Breanna Quintanilla was in art class when she heard the shots and someone say, "If you all move, I'm going to shoot you all."
The 17-year-old Pagourtzis walked in, pointed at one person and declared, "I'm going to kill you." Then he fired.
"He then said that if the rest of us moved, he was going to shoot us," Quintanilla said.
When Quintanilla tried to run out a back door, she realised Pagourtzis was aiming at her. He fired in her direction.
"He missed me," she said. "But it went ahead and ricocheted and hit me in my right leg."
She was treated at a hospital and spoke with a brown bandage wrapped around her wound.
"It was a very scary thing," Quintanilla said. "I was worried that I wasn't going to be able to make it back to my family."
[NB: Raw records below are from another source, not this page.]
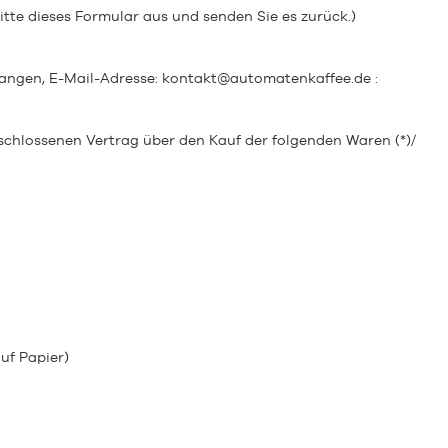
itte dieses Formular aus und senden Sie es zurück.)
wangen
,
E-Mail-Adresse:
kontakt@automatenkaffee.de
:
bgeschlossenen Vertrag über den Kauf der folgenden Waren (*)/
auf Papier)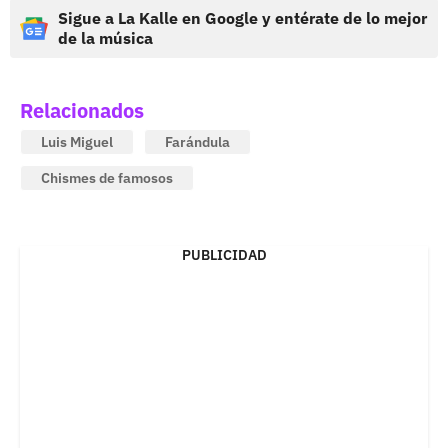
Sigue a La Kalle en Google y entérate de lo mejor
de la música
Relacionados
Luis Miguel
Farándula
Chismes de famosos
PUBLICIDAD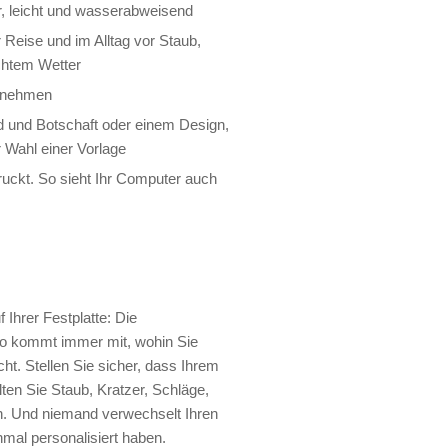
r, leicht und wasserabweisend
 Reise und im Alltag vor Staub,
chtem Wetter
ntnehmen
ld und Botschaft oder einem Design,
 Wahl einer Vorlage
druckt. So sieht Ihr Computer auch
 Ihrer Festplatte: Die
üro kommt immer mit, wohin Sie
cht. Stellen Sie sicher, dass Ihrem
ten Sie Staub, Kratzer, Schläge,
n. Und niemand verwechselt Ihren
mal personalisiert haben.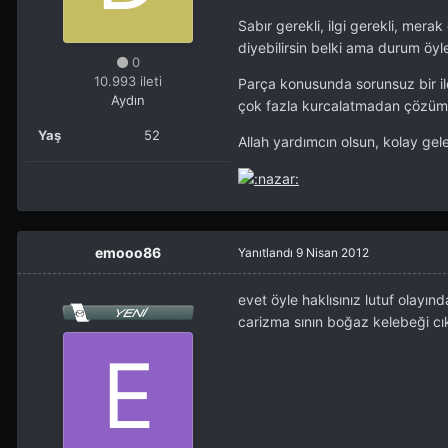
Sabır gerekli, ilgi gerekli, mera
diyebilirsin belki ama durum öyle
0
10.993 ileti
Parça konusunda sorunsuz bir ilde
Aydın
çok fazla kurcalatmadan çözüm
Yaş
52
Allah yardımcın olsun, kolay gele
emooo86
Yanıtlandı
9 Nisan 2012
evet öyle haklısınız lutuf olayı
carizma sının boğaz kelebeği cık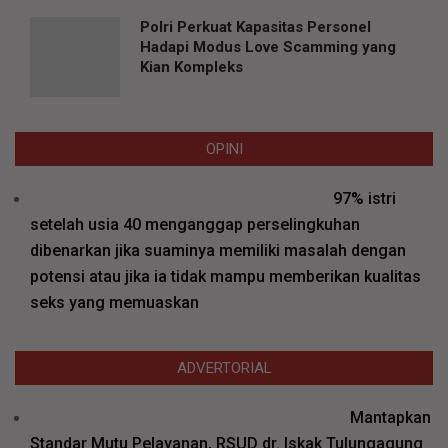
Polri Perkuat Kapasitas Personel
Hadapi Modus Love Scamming yang
Kian Kompleks
OPINI
97% istri
setelah usia 40 menganggap perselingkuhan
dibenarkan jika suaminya memiliki masalah dengan
potensi atau jika ia tidak mampu memberikan kualitas
seks yang memuaskan
ADVERTORIAL
Mantapkan
Standar Mutu Pelayanan, RSUD dr. Iskak Tulungagung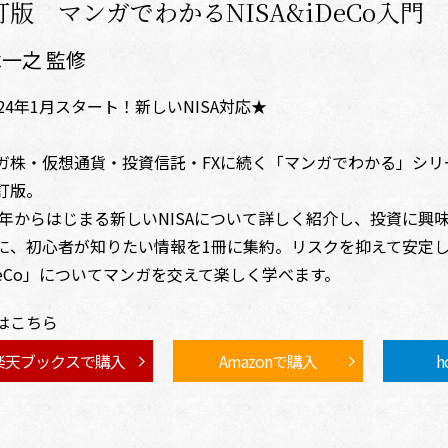
訂版 マンガでわかるNISA&iDeCo入門
一之 監修
024年1月スタート！新しいNISA対応★
ガ株・仮想通貨・投資信託・FXに続く「マンガでわかる」シリーズ
訂版。
24年からはじまる新しいNISAについて詳しく紹介し、投資に
に、初心者が知りたい情報を1冊に集約。リスクを抑えて安定し
DeCo」についてマンガを交えて楽しく学べます。
はこちら
楽天ブックスで購入
Amazonで購入
h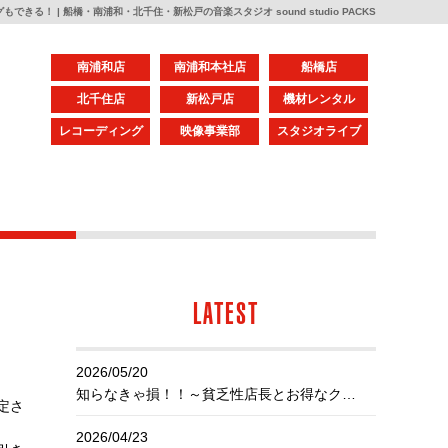
きる！ | 船橋・南浦和・北千住・新松戸の音楽スタジオ sound studio PACKS
南浦和店
南浦和本社店
船橋店
北千住店
新松戸店
機材レンタル
レコーディング
映像事業部
スタジオライブ
LATEST
2026/05/20
知らなきゃ損！！～貧乏性店長とお得なクーポン～
定さ
2026/04/23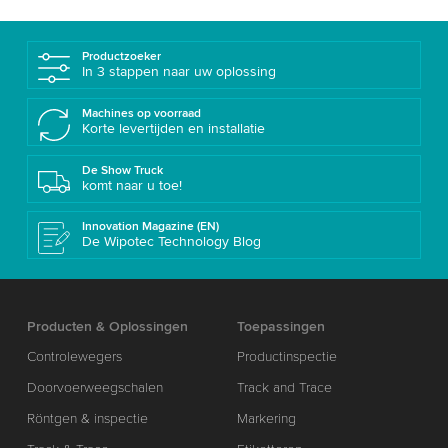
Productzoeker
In 3 stappen naar uw oplossing
Machines op voorraad
Korte levertijden en installatie
De Show Truck
komt naar u toe!
Innovation Magazine (EN)
De Wipotec Technology Blog
Producten & Oplossingen
Toepassingen
Controlewegers
Productinspectie
Doorvoerweegschalen
Track and Trace
Röntgen & inspectie
Markering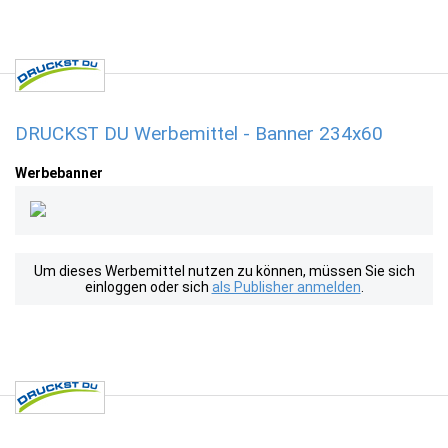
DRUCKST DU Werbemittel - Banner 234x60
Werbebanner
Um dieses Werbemittel nutzen zu können, müssen Sie sich
einloggen oder sich
als Publisher anmelden
.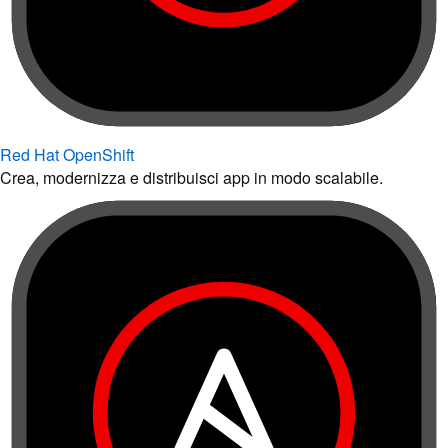
Red Hat OpenShift
Crea, modernizza e distribuisci app in modo scalabile.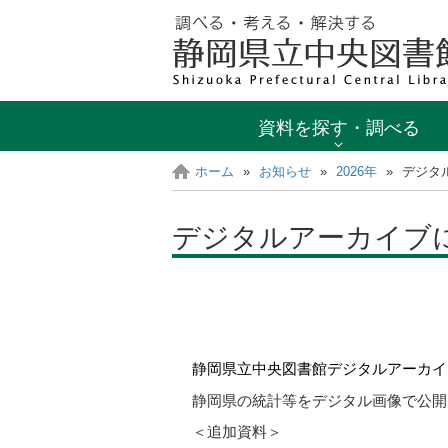
資料を探す・調べる
ホーム
»
お知らせ
»
2026年
»
デジタ
デジタルアーカイブ
静岡県立中央図書館デジタルアーカイ
静岡県の統計等をデジタル画像で公開
＜追加資料＞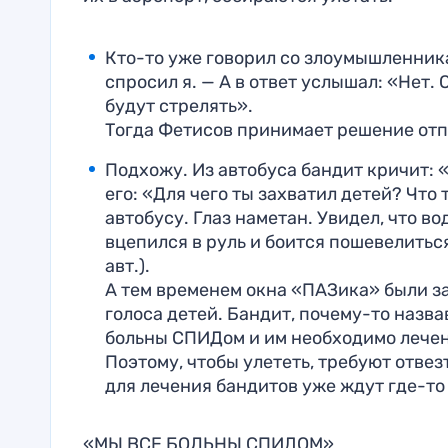
Кто-то уже говорил со злоумышленник
спросил я. — А в ответ услышал: «Нет. 
будут стрелять».
Тогда Фетисов принимает решение отп
Подхожу. Из автобуса бандит кричит: 
его: «Для чего ты захватил детей? Что
автобусу. Глаз наметан. Увидел, что в
вцепился в руль и боится пошевелиться.
авт.).
А тем временем окна «ПАЗика» были з
голоса детей. Бандит, почему-то назва
больны СПИДом и им необходимо лечен
Поэтому, чтобы улететь, требуют отвез
для лечения бандитов уже ждут где-то
«МЫ ВСЕ БОЛЬНЫ СПИДОМ»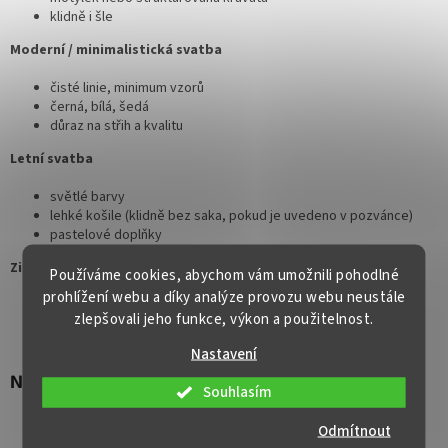
klidně i šle
Moderní / minimalistická svatba
čisté linie, minimum vzorů
černá, bílá, šedá
důraz na střih a kvalitu
Letní svatba
světlé barvy
lehké košile (klidně bez saka, pokud je uvedeno v pozvánce)
pastelové doplňky
Zimní svatba
Používáme cookies, abychom vám umožnili pohodlné
prohlížení webu a díky analýze provozu webu neustále
tmavší odstíny
zlepšovali jeho funkce, výkon a použitelnost.
strukturované látky
vrstvení (vesta, sako)
Nastavení
Nejčastější chyby hostů
Souhlasím
ignorování dress code
Odmítnout
příliš výrazné nebo „svatební“ (bílé) kombinace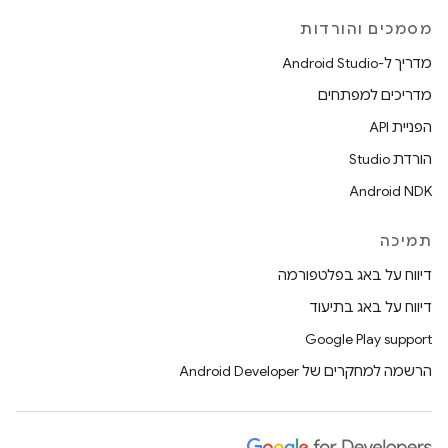
מסמכים והורדות
מדריך ל-Android Studio
מדריכים למפתחים
הפניית API
הורדת Studio
Android NDK
תמיכה
דיווח על באג בפלטפורמה
דיווח על באג בתיעוד
Google Play support
הרשמה למחקרים של Android Developer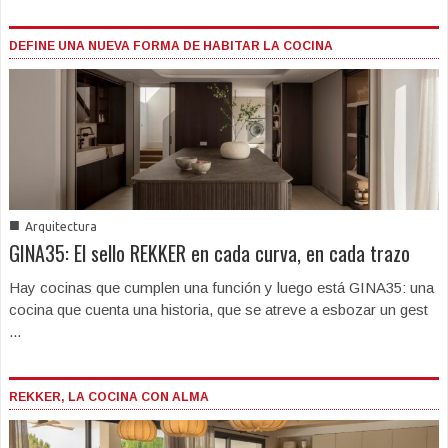
DEFINE UNA NUEVA FORMA DE HABITAR LA COCINA
■
Arquitectura
GINA35: El sello REKKER en cada curva, en cada trazo
Hay cocinas que cumplen una función y luego está GINA35: una
cocina que cuenta una historia, que se atreve a esbozar un gest
...
REKKER, LA COCINA CON ALMA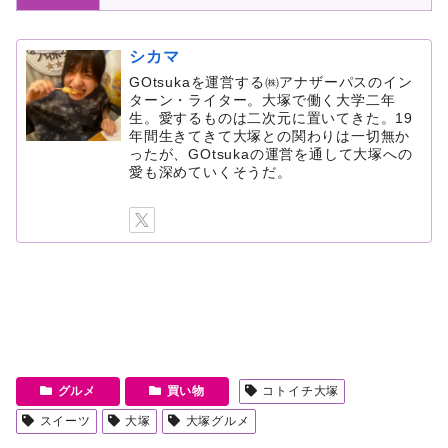
シカマ
GOtsukaを運営する㈱アナザーパスのイン
ターン・ライター。大塚で働く大学二年
生。愛するものは二次元に置いてきた。19
年間生きてきて大塚との関わりは一切無か
ったが、GOtsukaの運営を通して大塚への
愛も深めていくそうだ。
グルメ
買い物
コトイチ大塚
スイーツ
大塚
大塚グルメ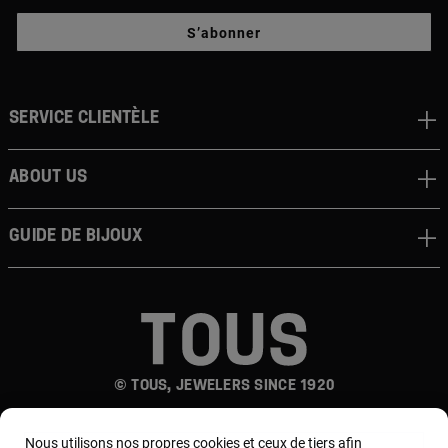
S’abonner
Service clientèle
About us
Guide de bijoux
© TOUS, JEWELERS SINCE 1920
Nous utilisons nos propres cookies et ceux de tiers afin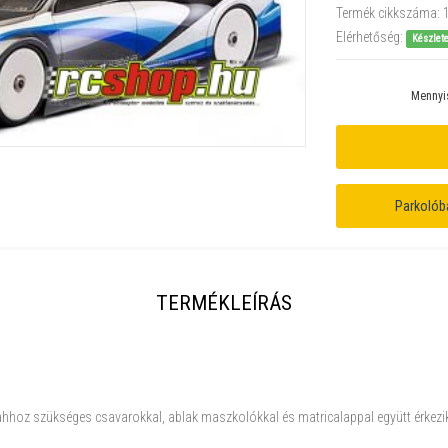
Termék cikkszáma:
Elérhetőség:
Készlet
Mennyi
Parkolób
TERMÉKLEÍRÁS
 ahhoz szükséges csavarokkal, ablak maszkolókkal és matricalappal együtt érkezi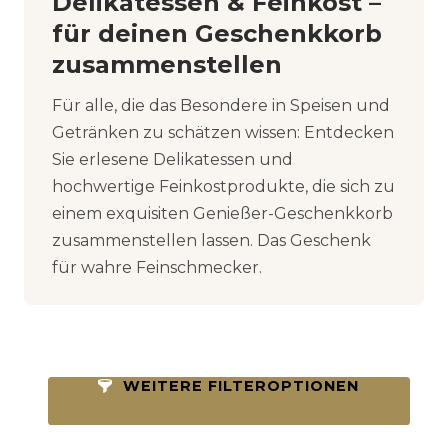
Delikatessen & Feinkost –
für deinen Geschenkkorb
zusammenstellen
Für alle, die das Besondere in Speisen und
Getränken zu schätzen wissen: Entdecken
Sie erlesene Delikatessen und
hochwertige Feinkostprodukte, die sich zu
einem exquisiten Genießer-Geschenkkorb
zusammenstellen lassen. Das Geschenk
für wahre Feinschmecker.
WEITERE FILTEROPTIONEN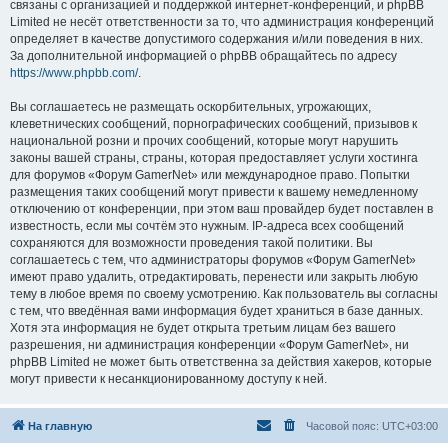
связаны с организацией и поддержкой интернет-конференций, и phpBB
Limited не несёт ответственности за то, что администрация конференций
определяет в качестве допустимого содержания и/или поведения в них.
За дополнительной информацией о phpBB обращайтесь по адресу
https://www.phpbb.com/
.
Вы соглашаетесь не размещать оскорбительных, угрожающих,
клеветнических сообщений, порнографических сообщений, призывов к
национальной розни и прочих сообщений, которые могут нарушить
законы вашей страны, страны, которая предоставляет услуги хостинга
для форумов «Форум GamerNet» или международное право. Попытки
размещения таких сообщений могут привести к вашему немедленному
отключению от конференции, при этом ваш провайдер будет поставлен в
известность, если мы сочтём это нужным. IP-адреса всех сообщений
сохраняются для возможности проведения такой политики. Вы
соглашаетесь с тем, что администраторы форумов «Форум GamerNet»
имеют право удалить, отредактировать, перенести или закрыть любую
тему в любое время по своему усмотрению. Как пользователь вы согласны
с тем, что введённая вами информация будет храниться в базе данных.
Хотя эта информация не будет открыта третьим лицам без вашего
разрешения, ни администрация конференции «Форум GamerNet», ни
phpBB Limited не может быть ответственна за действия хакеров, которые
могут привести к несанкционированному доступу к ней.
На главную
Часовой пояс:
UTC+03:00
In their first statement since the massacre, Pagourtzis' family said the bloodshed "seems incompatible with the boy we love."
"We are as shocked and confused as anyone else by these events that occurred," the statement said, offering prayers and condolences to the victims.
The family said it remained "mostly in the dark about the specifics" of the attack and that it shared "the public's hunger for answers as to why this happened."
Zach Wofford said he was in his agricultural shop class when he heard gunfire from the art classroom across the hall. He said substitute teacher Chris West went into the hall to investigate and pulled a fire alarm.
"He saved many people today," Wofford said of West.
The Houston branch of the FBI tweeted that 13 people were wounded in the attack, up from 10 previously. Hospitals reported treating 14 people with shooting-related injuries Friday, and the reason for the discrepancy still was not clear.
In addition to a shotgun and a handgun, Pagourtzis also had several kinds of homemade explosive devices, but they were not capable of detonating, said Galveston County Judge Mark Henry, the county's chief administrator.
Investigators found a group of carbon dioxide canisters taped together, and a pressure cooker with an alarm clock and nails inside. But the canisters had no detonation device, and the pressure cooker had no explosive material, Henry said.
"They were intended to look like IEDs, but they were totally non-functional," Henry said.
Authorities have offered no motive, but they said in a probable-cause affidavit that the suspect had admitted to carrying out the shooting.
The gunman told police that when he opened fire, he avoided shooting students he liked "so he could have his story told," the affidavit said.